■ **Exercise**
In the text about the virginal below, translate this sentence into Spanish: "One of Queen Elizabeth's virginals is still in existence in Worcestershire."

■ **Text excerpt**
"""
The first of these instruments to be introduced to the public was the virginal, so called, it is thought by some, from having been admired by the Virgin Queen, Elizabeth; but Dr. Johnson

considers its name to have been derived from its being principally cultivated by young ladies, or else from its being greatly used in convents in accompanying hymns to the Virgin. It is of an oblong shape, with brass wire strings arranged somewhat in the form of a half-triangle, and with but one string to each note. Some of those of earliest manufacture were made in the upright form, but those in the horizontal position became more popular. One of Queen Elizabeth's virginals is still in existence in Worcestershire. At the sale of Lord Spencer's effects at Chichester it was described as having a case of cedar covered with crimson Genoa velvet, the inside of the case lined with strong yellow

silk." It is light and portable, weighing but four pounds; five feet in length, sixteen inches wide and seven inches deep. The front is covered entirely with gold. There are fifty keys with jacks and quills, thirty of them ebony tipped with gold, and the semitone keys, twenty in number, are inlaid with silver, ivory and different kinds of wood, each key consisting of about 250 pieces. The paintings of the royal arms and the ornamentation give it a most beautiful appearance.
"""
■ **Recorded data**
"""
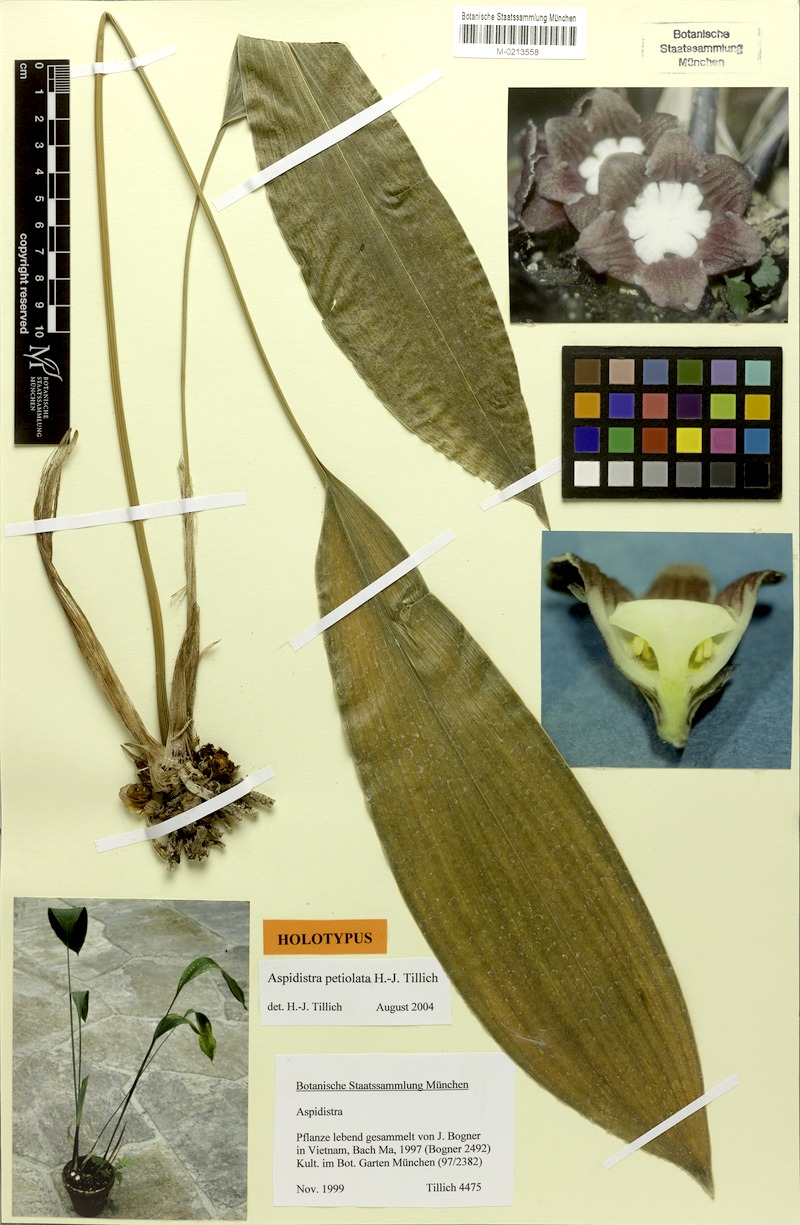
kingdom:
"""
■ **Reply to the task**
Uno de los virginales de la reina Isabel todavía existe en Worcestershire.